[Data shown]
++++++++++++++++++++
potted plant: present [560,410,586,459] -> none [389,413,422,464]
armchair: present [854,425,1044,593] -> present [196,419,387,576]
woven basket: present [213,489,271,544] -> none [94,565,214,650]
++++++++++++++++++++
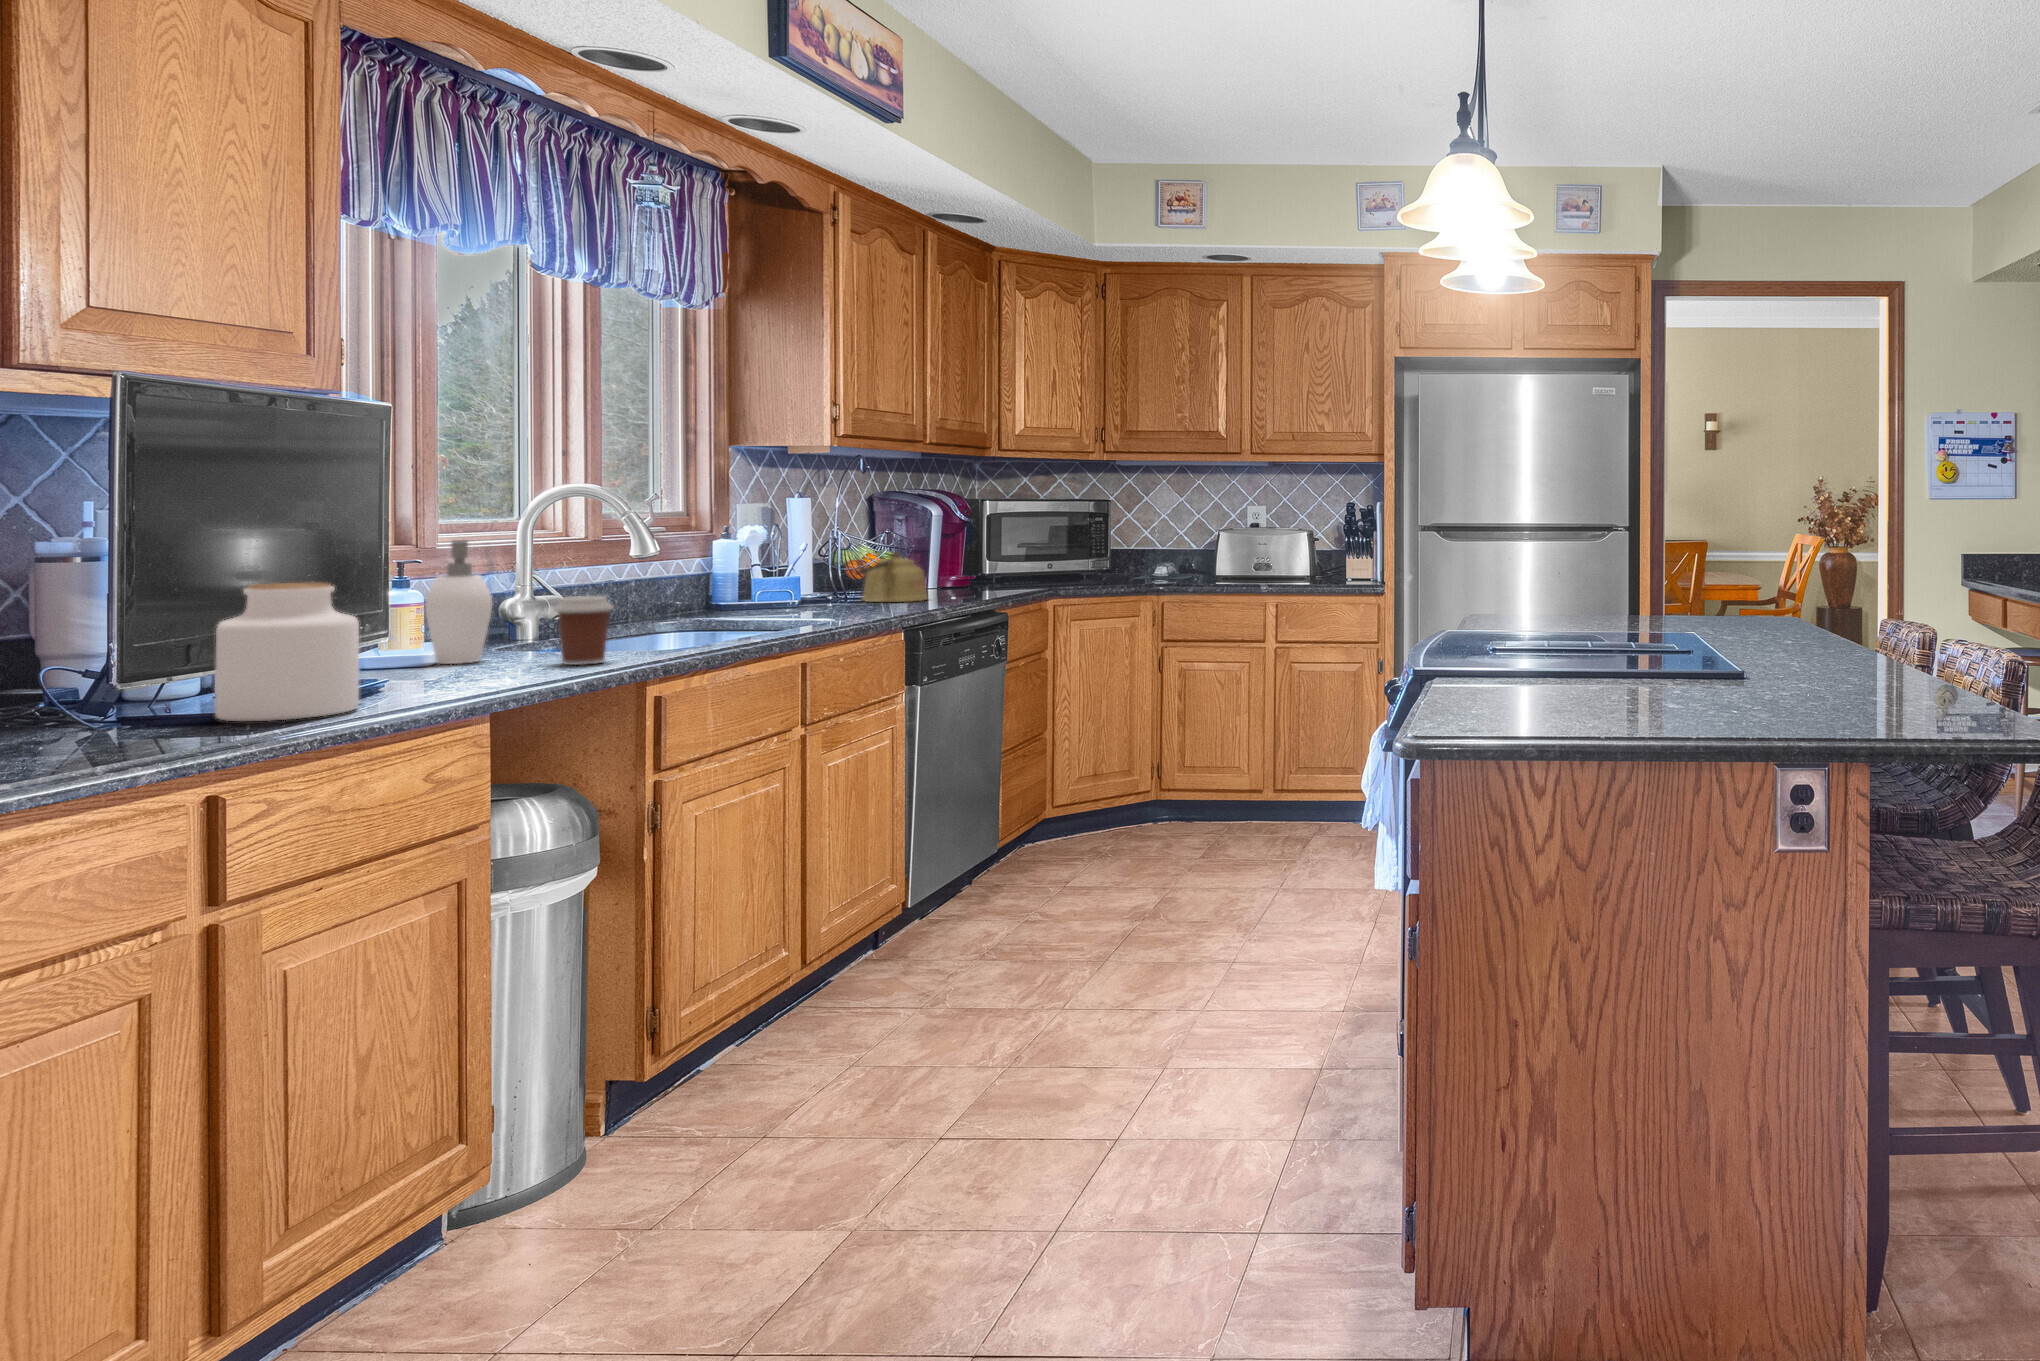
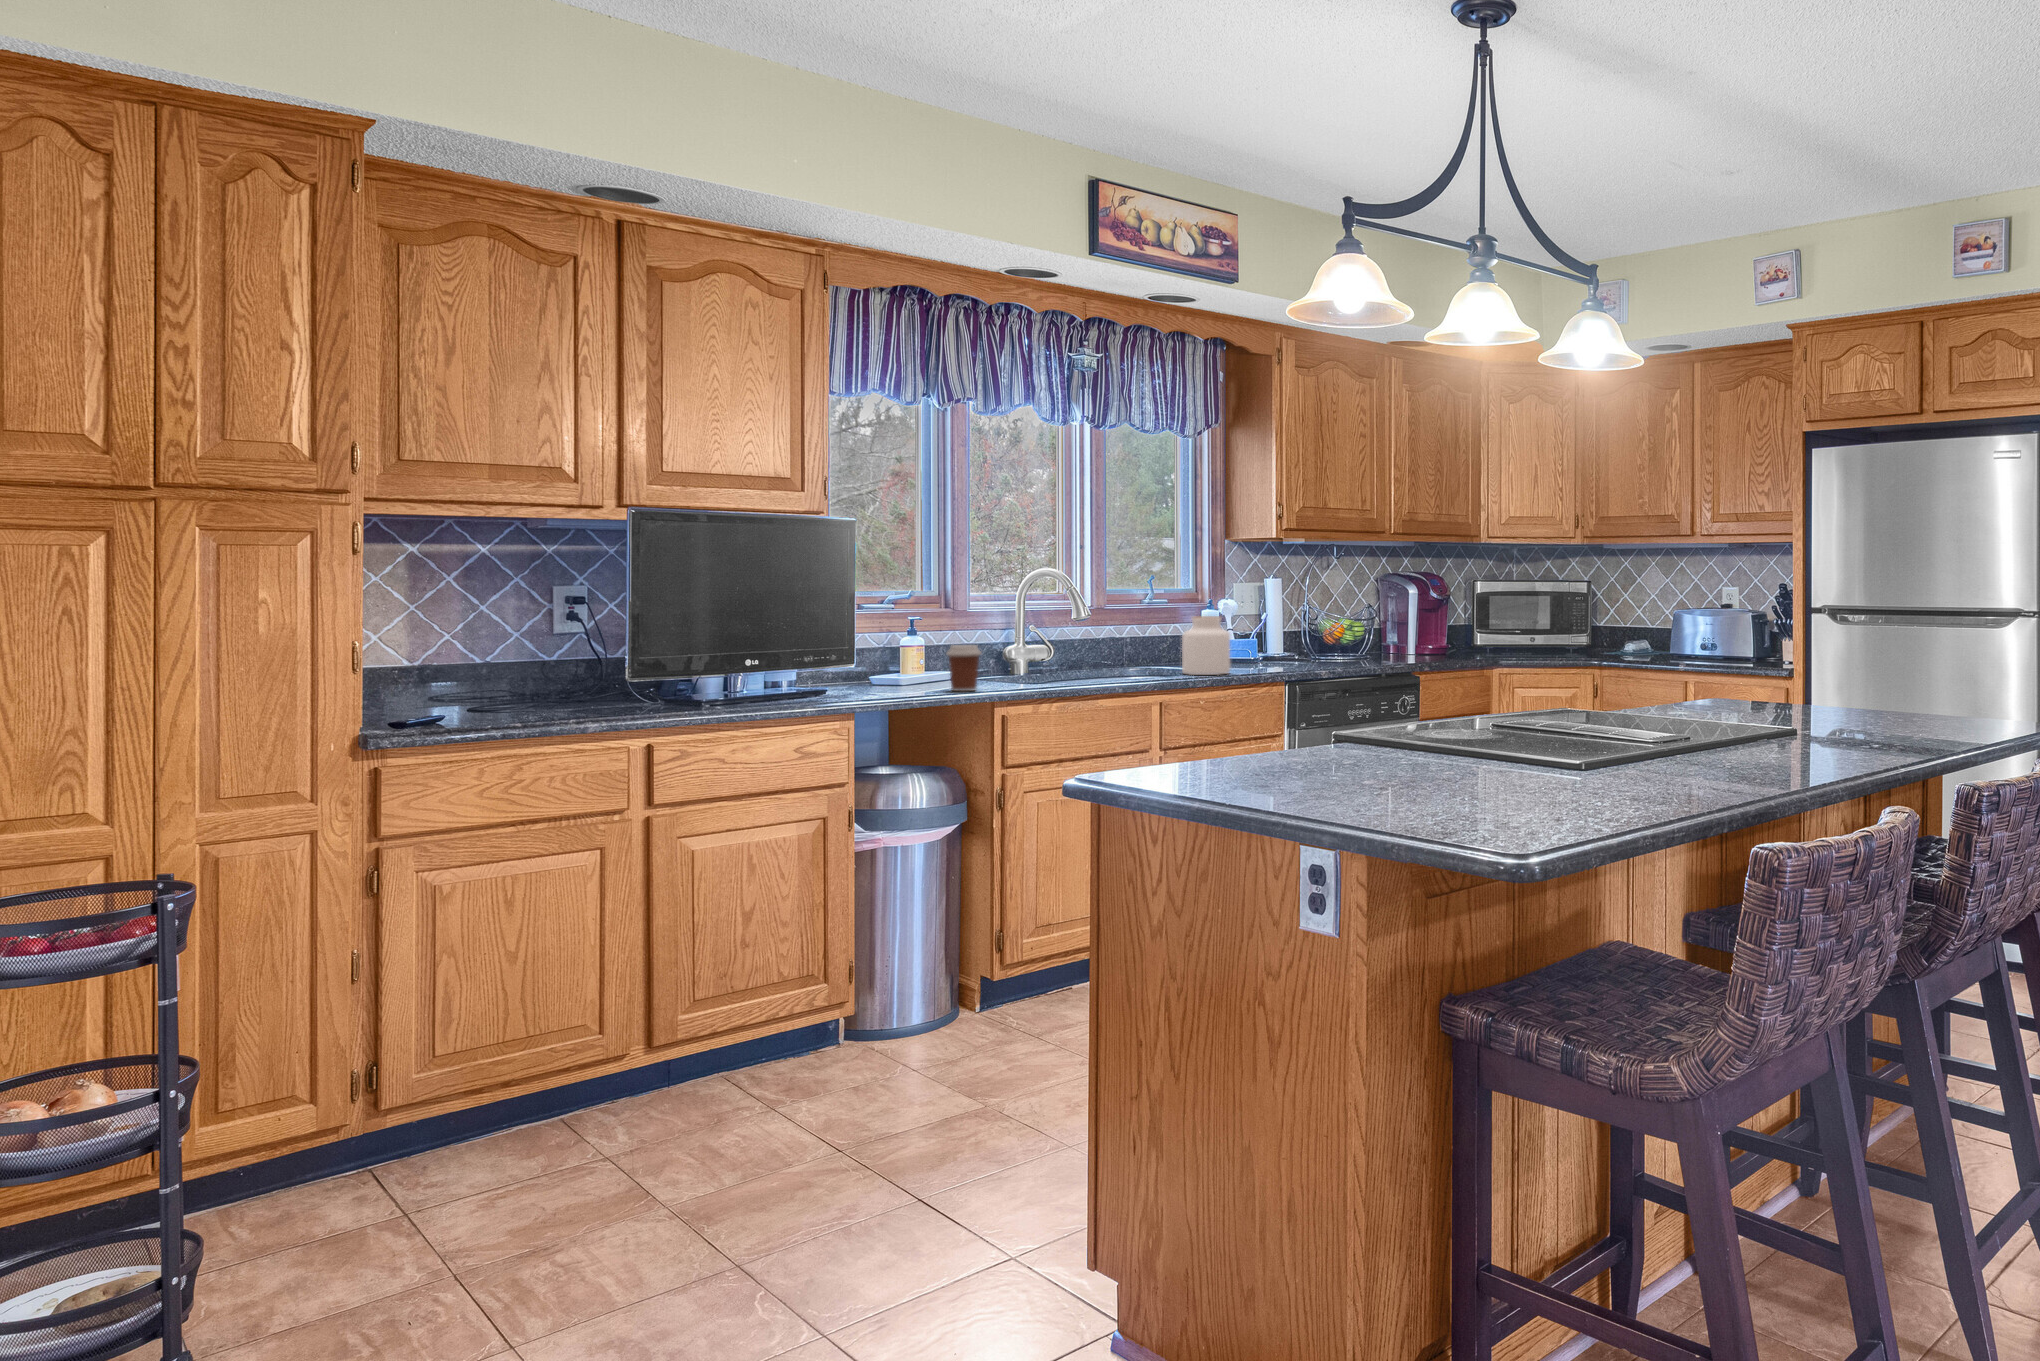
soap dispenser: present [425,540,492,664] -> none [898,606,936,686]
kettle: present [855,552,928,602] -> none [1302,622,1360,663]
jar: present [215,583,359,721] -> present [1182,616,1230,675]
++++++++++++++++++++
Which lines of the records above contain the word "none"? Show each of them.

potted plant: present [560,410,586,459] -> none [389,413,422,464]
woven basket: present [213,489,271,544] -> none [94,565,214,650]
soap dispenser: present [425,540,492,664] -> none [898,606,936,686]
kettle: present [855,552,928,602] -> none [1302,622,1360,663]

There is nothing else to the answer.